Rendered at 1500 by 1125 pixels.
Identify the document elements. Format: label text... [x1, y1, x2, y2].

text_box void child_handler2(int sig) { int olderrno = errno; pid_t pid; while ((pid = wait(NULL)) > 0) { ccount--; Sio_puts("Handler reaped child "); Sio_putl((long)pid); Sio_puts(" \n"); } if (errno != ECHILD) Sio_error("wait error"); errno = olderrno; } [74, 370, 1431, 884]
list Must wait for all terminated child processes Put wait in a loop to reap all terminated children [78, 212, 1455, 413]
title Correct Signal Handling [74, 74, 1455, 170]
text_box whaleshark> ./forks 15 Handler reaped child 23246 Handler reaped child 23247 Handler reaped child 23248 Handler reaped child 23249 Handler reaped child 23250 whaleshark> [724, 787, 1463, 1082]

■ Work item
Copy out the material above in its entirety. Every detail must match.

■ Final answer
Rendered at 1500 by 1125 pixels.
Identify the document elements. Format: label text... [x1, y1, x2, y2].

text_box void child_handler2(int sig) { int olderrno = errno; pid_t pid; while ((pid = wait(NULL)) > 0) { ccount--; Sio_puts("Handler reaped child "); Sio_putl((long)pid); Sio_puts(" \n"); } if (errno != ECHILD) Sio_error("wait error"); errno = olderrno; } [74, 370, 1431, 884]
list Must wait for all terminated child processes Put wait in a loop to reap all terminated children [78, 212, 1455, 413]
title Correct Signal Handling [74, 74, 1455, 170]
text_box whaleshark> ./forks 15 Handler reaped child 23246 Handler reaped child 23247 Handler reaped child 23248 Handler reaped child 23249 Handler reaped child 23250 whaleshark> [724, 787, 1463, 1082]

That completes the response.